→ About this task
When you reach the line containing "left knee: (241, 374)" in the entries below, begin reproducing lines exactly, and stop once the line containing "right wrist: (165, 28)" is done.
Start of Provided records
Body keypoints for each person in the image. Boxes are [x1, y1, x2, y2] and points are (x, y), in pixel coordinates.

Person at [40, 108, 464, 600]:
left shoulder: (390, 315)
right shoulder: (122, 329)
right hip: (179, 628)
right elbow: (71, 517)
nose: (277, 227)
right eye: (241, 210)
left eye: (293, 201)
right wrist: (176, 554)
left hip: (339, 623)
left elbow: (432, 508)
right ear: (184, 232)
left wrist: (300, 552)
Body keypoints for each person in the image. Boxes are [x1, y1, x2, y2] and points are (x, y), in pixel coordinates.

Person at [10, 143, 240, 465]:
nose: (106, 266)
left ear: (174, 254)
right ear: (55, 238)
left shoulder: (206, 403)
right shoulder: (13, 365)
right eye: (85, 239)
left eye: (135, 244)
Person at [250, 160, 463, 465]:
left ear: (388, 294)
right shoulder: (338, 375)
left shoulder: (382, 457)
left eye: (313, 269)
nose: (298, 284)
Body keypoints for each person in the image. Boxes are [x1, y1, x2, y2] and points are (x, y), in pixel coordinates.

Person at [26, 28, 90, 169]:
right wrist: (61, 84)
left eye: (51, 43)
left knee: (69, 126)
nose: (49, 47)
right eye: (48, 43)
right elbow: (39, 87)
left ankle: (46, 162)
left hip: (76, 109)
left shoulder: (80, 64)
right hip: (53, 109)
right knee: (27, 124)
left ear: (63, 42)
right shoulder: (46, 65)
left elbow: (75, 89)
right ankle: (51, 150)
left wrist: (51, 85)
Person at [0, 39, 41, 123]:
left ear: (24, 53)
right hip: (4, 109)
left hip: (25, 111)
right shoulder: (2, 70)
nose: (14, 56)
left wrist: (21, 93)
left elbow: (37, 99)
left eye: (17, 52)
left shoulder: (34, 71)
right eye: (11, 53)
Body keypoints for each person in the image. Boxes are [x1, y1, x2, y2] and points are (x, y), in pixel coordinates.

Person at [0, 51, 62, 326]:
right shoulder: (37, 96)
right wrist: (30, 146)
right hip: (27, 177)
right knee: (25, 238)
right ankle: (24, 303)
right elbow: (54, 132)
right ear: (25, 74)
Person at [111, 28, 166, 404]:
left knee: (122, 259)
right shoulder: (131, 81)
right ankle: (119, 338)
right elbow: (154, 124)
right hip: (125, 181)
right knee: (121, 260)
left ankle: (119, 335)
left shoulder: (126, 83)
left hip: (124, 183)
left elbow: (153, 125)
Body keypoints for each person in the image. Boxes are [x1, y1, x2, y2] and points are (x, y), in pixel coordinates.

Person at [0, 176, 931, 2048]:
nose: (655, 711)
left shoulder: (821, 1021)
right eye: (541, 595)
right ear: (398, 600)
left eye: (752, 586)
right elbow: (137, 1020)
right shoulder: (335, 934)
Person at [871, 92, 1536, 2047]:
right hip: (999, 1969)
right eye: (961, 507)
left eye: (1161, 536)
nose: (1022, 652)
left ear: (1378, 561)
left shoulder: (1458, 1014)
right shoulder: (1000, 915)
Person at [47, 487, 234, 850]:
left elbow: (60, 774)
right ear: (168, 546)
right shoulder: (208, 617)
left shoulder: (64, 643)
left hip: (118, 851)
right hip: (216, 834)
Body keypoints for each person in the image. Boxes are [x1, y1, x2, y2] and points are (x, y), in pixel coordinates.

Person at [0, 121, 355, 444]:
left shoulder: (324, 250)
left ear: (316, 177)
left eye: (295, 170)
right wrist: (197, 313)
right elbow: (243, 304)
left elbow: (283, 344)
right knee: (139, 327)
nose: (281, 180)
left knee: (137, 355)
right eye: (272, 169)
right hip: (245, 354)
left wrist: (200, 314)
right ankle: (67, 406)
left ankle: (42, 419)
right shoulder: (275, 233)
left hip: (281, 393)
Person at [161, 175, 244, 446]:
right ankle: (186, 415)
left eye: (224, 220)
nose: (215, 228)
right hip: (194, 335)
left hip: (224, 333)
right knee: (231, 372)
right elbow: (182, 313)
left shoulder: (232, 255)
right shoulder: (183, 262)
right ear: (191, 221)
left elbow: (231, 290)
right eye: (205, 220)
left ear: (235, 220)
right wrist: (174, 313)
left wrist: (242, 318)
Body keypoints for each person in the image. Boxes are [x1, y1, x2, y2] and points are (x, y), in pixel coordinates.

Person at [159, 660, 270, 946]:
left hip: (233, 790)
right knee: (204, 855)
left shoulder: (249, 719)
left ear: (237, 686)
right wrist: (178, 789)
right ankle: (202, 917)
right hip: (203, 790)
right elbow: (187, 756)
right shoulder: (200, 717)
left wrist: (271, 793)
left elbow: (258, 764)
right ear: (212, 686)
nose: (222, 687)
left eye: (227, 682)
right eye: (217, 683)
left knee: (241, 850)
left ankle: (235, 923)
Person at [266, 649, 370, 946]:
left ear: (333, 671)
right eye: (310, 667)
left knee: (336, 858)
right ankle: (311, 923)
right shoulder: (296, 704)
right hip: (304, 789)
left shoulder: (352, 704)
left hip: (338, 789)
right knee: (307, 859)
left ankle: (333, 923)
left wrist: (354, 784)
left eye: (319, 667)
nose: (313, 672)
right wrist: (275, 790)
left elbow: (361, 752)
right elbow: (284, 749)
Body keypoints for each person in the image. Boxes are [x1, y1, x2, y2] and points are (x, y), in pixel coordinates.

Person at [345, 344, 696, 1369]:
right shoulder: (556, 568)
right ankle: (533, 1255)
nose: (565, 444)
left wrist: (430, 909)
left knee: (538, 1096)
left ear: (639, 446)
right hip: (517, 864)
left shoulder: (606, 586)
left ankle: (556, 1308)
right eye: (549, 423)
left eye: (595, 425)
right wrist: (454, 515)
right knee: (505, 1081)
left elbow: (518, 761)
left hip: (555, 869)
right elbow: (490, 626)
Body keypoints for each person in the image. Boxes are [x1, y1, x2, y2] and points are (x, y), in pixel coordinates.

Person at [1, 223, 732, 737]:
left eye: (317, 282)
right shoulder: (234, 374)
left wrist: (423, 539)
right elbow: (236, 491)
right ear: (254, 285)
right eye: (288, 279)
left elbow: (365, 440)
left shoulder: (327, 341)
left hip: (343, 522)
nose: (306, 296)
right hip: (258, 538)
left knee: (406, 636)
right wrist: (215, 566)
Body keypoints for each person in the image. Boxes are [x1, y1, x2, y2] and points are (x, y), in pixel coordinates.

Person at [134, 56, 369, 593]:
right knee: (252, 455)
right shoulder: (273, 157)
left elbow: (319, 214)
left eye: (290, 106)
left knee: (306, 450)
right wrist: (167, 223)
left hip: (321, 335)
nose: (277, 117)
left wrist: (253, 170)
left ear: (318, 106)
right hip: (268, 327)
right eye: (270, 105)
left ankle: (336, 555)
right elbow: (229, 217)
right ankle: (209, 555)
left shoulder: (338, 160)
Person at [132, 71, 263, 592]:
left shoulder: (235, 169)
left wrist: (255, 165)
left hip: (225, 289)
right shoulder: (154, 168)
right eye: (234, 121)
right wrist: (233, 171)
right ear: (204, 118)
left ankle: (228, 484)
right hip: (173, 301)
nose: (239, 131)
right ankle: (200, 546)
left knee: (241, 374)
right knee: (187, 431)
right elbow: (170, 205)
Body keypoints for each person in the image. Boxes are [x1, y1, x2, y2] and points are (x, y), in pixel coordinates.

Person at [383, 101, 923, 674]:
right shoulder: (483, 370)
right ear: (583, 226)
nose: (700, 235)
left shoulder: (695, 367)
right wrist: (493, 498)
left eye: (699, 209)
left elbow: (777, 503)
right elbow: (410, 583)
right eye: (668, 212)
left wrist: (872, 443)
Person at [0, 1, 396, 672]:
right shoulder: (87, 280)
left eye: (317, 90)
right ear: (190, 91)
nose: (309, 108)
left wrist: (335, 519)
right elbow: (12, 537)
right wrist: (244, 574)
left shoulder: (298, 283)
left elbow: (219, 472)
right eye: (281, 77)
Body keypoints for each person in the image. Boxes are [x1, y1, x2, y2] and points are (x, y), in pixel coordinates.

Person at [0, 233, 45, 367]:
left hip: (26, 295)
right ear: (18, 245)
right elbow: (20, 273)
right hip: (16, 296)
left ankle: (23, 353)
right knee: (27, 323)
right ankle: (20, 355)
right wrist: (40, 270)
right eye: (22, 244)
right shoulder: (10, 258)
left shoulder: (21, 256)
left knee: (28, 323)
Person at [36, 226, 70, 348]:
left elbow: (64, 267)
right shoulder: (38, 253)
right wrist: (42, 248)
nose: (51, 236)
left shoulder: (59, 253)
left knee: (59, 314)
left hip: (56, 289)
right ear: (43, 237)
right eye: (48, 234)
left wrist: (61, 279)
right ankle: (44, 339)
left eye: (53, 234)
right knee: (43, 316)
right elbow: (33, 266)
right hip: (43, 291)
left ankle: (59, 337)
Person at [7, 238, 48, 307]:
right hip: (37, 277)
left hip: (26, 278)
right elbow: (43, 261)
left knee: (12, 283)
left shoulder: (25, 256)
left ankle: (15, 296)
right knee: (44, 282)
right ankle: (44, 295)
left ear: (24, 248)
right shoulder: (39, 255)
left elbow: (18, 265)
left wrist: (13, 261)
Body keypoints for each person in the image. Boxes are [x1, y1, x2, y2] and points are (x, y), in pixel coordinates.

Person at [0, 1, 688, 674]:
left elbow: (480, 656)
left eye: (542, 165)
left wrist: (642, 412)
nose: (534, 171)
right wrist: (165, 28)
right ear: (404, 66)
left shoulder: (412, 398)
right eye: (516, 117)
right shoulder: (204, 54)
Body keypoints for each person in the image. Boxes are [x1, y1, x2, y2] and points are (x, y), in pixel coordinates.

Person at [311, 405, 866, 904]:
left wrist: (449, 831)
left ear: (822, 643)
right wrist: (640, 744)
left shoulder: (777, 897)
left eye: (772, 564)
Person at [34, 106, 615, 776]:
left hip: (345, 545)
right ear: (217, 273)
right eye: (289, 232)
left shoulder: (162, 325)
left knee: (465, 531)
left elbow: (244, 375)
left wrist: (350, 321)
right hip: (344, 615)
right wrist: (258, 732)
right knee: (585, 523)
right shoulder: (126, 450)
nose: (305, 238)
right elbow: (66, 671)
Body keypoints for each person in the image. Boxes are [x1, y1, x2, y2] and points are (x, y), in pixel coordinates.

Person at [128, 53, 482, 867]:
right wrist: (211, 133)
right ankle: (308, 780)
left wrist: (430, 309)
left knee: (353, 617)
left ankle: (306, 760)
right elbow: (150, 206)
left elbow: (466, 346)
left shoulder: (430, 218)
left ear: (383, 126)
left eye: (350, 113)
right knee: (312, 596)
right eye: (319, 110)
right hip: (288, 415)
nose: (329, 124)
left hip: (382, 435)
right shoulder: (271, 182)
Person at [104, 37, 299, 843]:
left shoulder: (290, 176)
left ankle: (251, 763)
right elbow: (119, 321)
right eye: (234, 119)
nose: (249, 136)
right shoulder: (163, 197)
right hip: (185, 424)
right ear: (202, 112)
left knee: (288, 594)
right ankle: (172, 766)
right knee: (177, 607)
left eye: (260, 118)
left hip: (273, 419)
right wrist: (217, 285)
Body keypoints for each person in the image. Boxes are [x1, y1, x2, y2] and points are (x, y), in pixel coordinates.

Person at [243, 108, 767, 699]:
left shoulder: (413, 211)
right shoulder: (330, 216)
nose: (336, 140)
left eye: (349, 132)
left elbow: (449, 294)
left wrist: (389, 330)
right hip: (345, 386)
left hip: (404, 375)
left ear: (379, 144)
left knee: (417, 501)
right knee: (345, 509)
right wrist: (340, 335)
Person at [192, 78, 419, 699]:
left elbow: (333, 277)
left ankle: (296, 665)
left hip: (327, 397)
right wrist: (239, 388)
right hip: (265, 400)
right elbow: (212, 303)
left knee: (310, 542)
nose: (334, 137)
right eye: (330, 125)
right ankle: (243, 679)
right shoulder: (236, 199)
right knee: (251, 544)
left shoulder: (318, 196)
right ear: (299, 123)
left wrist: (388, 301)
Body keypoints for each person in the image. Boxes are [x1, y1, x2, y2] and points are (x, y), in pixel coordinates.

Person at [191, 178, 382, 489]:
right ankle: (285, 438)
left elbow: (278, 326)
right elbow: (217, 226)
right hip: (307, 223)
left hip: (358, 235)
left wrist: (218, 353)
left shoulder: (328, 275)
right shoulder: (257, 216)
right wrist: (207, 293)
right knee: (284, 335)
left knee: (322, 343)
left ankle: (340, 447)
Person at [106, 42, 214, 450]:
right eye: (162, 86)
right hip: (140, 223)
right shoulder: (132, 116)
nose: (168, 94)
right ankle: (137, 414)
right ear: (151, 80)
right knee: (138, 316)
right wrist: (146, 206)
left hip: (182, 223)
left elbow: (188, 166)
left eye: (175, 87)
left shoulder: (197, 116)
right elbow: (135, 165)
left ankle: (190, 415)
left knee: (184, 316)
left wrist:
End of Provided records
→ Exercise answer
left knee: (241, 374)
right knee: (187, 431)
right elbow: (170, 205)
Body keypoints for each person in the image. Boxes are [x1, y1, x2, y2] and points are (x, y), in pixel coordinates.

Person at [383, 101, 923, 674]:
right shoulder: (483, 370)
right ear: (583, 226)
nose: (700, 235)
left shoulder: (695, 367)
right wrist: (493, 498)
left eye: (699, 209)
left elbow: (777, 503)
right elbow: (410, 583)
right eye: (668, 212)
left wrist: (872, 443)
Person at [0, 1, 396, 672]:
right shoulder: (87, 280)
left eye: (317, 90)
right ear: (190, 91)
nose: (309, 108)
left wrist: (335, 519)
right elbow: (12, 537)
right wrist: (244, 574)
left shoulder: (298, 283)
left elbow: (219, 472)
right eye: (281, 77)
Body keypoints for each person in the image. Boxes are [x1, y1, x2, y2] and points are (x, y), in pixel coordinates.

Person at [0, 233, 45, 367]:
left hip: (26, 295)
right ear: (18, 245)
right elbow: (20, 273)
right hip: (16, 296)
left ankle: (23, 353)
right knee: (27, 323)
right ankle: (20, 355)
right wrist: (40, 270)
right eye: (22, 244)
right shoulder: (10, 258)
left shoulder: (21, 256)
left knee: (28, 323)
Person at [36, 226, 70, 348]:
left elbow: (64, 267)
right shoulder: (38, 253)
right wrist: (42, 248)
nose: (51, 236)
left shoulder: (59, 253)
left knee: (59, 314)
left hip: (56, 289)
right ear: (43, 237)
right eye: (48, 234)
left wrist: (61, 279)
right ankle: (44, 339)
left eye: (53, 234)
right knee: (43, 316)
right elbow: (33, 266)
right hip: (43, 291)
left ankle: (59, 337)
Person at [7, 238, 48, 307]:
right hip: (37, 277)
left hip: (26, 278)
right elbow: (43, 261)
left knee: (12, 283)
left shoulder: (25, 256)
left ankle: (15, 296)
right knee: (44, 282)
right ankle: (44, 295)
left ear: (24, 248)
right shoulder: (39, 255)
left elbow: (18, 265)
left wrist: (13, 261)
Body keypoints for each person in the image. Boxes are [x1, y1, x2, y2] and points are (x, y), in pixel coordinates.

Person at [0, 1, 688, 674]:
left elbow: (480, 656)
left eye: (542, 165)
left wrist: (642, 412)
nose: (534, 171)
right wrist: (165, 28)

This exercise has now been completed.